[Extracted records]
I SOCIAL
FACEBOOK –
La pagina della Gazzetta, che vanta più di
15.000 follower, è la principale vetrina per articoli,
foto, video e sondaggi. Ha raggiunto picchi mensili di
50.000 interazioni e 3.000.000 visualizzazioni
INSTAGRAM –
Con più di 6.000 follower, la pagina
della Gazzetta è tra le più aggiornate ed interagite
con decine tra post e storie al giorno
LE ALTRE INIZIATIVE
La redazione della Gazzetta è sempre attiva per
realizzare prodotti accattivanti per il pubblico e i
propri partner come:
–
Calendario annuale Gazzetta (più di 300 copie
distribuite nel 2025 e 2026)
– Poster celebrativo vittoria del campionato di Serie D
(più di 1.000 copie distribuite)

* _Problem requirements_: Reproduce the entries above in full, substituting "iscritti" for each instance of "follower" and altering nothing else.

* _Exercise solution_:
I SOCIAL
FACEBOOK –
La pagina della Gazzetta, che vanta più di
15.000 iscritti, è la principale vetrina per articoli,
foto, video e sondaggi. Ha raggiunto picchi mensili di
50.000 interazioni e 3.000.000 visualizzazioni
INSTAGRAM –
Con più di 6.000 iscritti, la pagina
della Gazzetta è tra le più aggiornate ed interagite
con decine tra post e storie al giorno
LE ALTRE INIZIATIVE
La redazione della Gazzetta è sempre attiva per
realizzare prodotti accattivanti per il pubblico e i
propri partner come:
–
Calendario annuale Gazzetta (più di 300 copie
distribuite nel 2025 e 2026)
– Poster celebrativo vittoria del campionato di Serie D
(più di 1.000 copie distribuite)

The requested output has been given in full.